## start Excerpted passage

Re: [petsc-dev] VecScatterInitializeForGPU

Paul Mullowney Wed, 22 Jan 2014 09:54:53 -0800

Oh. You're opening a can of worms but maybe that's your intent ;) I see the
block Jacobi preconditioner in the valgrind logs.


Do,
mpirun -n 1 (or 2) ./ex7 -mat_type mpiaijcusparse -vec_type mpicusp
-pc_type none

>From here, we can try to sort out the VecScatterInitializeForGPU problem
when mpirun/exec is not used.

If you want to implement block jacobi preconditioner on multiple GPUs,
that's a larger problem to solve. I had some code that sort of worked. We'd
have to sit down and discuss.
-Paul


On Wed, Jan 22, 2014 at 10:48 AM, Dominic Meiser <[email protected]> wrote:

>  Attached are the logs with 1 rank and 2 ranks. As far as I can tell
> these are different errors.
>
> For the log attached to the previous email I chose to run ex7 without
> mpirun so that valgrind checks ex7 and not mpirun. Is there a way to have
> valgrind check the mpi processes rather than mpirun?

## end Excerpted passage

__Given task__
Repeat, word for word, the part of the mailing-list reply that opens with the words containing "On Wed, Jan" and closes with "are different errors.".

## start Entries provided

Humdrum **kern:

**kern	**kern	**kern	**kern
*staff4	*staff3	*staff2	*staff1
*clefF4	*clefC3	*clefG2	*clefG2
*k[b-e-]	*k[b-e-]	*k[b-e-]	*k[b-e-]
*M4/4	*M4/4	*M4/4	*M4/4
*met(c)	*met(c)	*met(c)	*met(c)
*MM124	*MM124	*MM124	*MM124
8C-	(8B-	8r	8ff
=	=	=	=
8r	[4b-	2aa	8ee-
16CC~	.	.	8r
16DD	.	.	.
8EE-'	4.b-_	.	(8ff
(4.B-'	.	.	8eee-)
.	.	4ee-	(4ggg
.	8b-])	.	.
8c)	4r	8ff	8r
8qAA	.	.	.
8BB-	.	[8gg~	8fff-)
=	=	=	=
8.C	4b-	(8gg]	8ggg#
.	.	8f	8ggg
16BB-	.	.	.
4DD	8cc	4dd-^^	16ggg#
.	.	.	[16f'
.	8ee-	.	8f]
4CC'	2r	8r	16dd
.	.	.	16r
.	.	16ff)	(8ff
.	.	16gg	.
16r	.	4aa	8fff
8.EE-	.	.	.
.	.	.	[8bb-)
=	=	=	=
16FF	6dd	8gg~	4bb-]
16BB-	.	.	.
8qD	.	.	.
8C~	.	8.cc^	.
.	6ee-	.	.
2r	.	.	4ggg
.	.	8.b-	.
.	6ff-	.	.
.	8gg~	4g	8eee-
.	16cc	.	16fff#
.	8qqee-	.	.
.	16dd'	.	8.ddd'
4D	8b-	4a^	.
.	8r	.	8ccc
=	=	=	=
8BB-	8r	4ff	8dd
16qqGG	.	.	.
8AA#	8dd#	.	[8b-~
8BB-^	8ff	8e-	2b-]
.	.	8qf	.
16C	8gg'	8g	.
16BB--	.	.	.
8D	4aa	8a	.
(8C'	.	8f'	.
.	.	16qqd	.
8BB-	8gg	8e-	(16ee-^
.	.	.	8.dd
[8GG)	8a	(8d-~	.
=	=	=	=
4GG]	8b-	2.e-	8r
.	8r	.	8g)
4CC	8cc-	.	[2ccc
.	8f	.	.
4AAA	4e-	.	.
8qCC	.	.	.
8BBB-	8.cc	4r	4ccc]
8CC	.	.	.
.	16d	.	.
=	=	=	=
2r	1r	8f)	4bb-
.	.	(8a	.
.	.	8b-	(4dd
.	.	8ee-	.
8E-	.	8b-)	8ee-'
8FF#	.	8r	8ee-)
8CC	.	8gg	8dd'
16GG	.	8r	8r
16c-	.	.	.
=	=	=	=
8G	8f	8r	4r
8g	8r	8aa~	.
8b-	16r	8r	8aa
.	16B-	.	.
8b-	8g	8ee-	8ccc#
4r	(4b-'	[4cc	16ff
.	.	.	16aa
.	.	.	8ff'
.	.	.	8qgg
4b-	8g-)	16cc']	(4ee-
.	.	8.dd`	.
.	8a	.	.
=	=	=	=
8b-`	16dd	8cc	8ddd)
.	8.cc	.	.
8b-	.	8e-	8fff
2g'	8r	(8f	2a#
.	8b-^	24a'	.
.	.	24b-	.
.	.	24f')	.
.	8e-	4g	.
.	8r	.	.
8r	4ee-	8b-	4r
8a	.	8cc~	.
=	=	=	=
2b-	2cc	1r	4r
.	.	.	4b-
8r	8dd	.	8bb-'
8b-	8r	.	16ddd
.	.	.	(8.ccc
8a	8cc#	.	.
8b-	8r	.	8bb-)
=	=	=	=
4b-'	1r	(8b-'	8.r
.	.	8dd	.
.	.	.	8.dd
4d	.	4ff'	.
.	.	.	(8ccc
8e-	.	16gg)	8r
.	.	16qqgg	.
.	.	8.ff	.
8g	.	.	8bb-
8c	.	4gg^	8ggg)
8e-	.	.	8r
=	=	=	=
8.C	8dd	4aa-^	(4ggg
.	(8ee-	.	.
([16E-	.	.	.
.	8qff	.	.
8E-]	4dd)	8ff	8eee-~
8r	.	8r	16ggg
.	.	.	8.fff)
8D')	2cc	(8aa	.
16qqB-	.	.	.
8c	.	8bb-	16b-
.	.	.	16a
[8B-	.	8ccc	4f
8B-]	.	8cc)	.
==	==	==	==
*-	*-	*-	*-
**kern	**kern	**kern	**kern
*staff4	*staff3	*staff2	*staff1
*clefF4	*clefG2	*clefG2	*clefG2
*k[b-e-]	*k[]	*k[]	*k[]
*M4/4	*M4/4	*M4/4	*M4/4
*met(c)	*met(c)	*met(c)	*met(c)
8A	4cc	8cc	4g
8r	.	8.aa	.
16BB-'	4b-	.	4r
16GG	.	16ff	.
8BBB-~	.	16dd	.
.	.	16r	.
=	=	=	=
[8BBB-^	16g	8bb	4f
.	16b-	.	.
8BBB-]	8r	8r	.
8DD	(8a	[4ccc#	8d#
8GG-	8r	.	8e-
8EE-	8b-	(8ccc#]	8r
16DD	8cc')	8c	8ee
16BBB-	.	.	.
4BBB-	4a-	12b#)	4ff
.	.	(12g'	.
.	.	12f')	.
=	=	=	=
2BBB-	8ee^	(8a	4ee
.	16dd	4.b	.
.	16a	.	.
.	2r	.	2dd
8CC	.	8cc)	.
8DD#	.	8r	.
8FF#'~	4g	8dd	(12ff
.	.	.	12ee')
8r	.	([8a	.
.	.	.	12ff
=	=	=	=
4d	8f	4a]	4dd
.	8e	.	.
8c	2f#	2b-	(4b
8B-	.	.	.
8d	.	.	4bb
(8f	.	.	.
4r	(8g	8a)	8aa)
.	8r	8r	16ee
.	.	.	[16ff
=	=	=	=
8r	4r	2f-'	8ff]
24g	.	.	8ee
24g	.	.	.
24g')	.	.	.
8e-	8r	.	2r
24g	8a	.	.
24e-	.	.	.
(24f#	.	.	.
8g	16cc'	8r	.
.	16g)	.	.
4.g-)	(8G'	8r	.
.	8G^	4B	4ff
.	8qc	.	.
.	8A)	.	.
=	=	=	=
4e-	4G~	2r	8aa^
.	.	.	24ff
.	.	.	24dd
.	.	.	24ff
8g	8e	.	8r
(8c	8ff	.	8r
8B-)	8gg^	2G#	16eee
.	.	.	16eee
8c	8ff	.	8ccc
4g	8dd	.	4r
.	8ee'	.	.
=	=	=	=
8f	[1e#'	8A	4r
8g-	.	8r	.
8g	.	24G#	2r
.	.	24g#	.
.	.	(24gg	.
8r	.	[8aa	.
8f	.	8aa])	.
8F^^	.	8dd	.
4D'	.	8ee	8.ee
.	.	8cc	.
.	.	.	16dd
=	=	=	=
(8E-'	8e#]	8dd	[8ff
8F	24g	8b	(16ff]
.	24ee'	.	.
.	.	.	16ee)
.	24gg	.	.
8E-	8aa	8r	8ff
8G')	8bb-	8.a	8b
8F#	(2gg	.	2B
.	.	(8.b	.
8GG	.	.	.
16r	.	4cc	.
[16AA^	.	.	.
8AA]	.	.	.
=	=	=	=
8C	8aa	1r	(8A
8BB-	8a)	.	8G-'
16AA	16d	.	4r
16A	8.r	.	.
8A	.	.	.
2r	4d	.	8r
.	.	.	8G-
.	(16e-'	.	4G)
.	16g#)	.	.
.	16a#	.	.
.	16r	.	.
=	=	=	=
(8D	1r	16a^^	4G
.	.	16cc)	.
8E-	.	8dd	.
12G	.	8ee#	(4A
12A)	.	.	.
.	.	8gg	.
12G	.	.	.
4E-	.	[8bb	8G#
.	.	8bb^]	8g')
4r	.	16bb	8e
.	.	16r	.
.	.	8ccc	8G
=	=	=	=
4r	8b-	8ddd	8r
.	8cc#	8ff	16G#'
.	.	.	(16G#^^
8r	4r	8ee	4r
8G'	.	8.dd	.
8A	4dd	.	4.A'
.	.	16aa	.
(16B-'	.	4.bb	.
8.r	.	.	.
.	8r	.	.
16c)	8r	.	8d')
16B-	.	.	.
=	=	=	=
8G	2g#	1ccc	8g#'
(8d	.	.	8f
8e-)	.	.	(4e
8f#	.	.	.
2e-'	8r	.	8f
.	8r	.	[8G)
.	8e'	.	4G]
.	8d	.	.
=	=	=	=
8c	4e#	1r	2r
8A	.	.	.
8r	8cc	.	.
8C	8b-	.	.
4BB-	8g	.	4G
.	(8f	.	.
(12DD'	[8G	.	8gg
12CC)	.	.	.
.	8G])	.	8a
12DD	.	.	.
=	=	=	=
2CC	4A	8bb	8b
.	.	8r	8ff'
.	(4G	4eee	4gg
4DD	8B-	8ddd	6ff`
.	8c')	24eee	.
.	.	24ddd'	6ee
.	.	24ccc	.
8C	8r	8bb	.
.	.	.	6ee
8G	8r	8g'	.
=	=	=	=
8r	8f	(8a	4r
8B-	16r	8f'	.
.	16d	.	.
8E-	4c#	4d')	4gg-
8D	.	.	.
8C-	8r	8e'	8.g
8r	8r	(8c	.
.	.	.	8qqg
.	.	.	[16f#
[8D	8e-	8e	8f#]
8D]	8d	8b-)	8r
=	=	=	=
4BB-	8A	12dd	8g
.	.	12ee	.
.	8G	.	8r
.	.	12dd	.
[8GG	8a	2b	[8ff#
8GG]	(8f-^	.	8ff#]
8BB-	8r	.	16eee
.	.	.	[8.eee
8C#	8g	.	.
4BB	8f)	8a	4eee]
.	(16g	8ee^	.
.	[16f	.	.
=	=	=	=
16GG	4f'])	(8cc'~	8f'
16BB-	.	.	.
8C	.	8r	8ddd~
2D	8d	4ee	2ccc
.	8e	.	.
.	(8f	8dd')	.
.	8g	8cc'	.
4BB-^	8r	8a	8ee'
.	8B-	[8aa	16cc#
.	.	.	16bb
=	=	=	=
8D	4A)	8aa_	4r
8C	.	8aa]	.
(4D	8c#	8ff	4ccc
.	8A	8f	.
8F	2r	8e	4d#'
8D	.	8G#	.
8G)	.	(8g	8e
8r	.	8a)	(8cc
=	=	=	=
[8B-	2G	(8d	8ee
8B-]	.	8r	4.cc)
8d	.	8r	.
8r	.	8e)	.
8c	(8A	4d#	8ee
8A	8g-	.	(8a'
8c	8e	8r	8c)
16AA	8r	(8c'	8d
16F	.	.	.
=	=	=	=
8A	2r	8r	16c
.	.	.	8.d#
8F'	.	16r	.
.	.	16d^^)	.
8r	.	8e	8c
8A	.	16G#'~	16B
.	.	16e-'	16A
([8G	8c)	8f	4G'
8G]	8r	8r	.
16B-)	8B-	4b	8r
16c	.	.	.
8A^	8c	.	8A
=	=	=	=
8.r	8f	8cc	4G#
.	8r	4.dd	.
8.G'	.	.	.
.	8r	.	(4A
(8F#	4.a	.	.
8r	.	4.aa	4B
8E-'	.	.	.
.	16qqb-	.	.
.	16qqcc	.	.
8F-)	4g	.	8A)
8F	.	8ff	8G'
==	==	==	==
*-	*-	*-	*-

## end Entries provided

__Written solution__
On Wed, Jan 22, 2014 at 10:48 AM, Dominic Meiser <[email protected]> wrote:

>  Attached are the logs with 1 rank and 2 ranks. As far as I can tell
> these are different errors.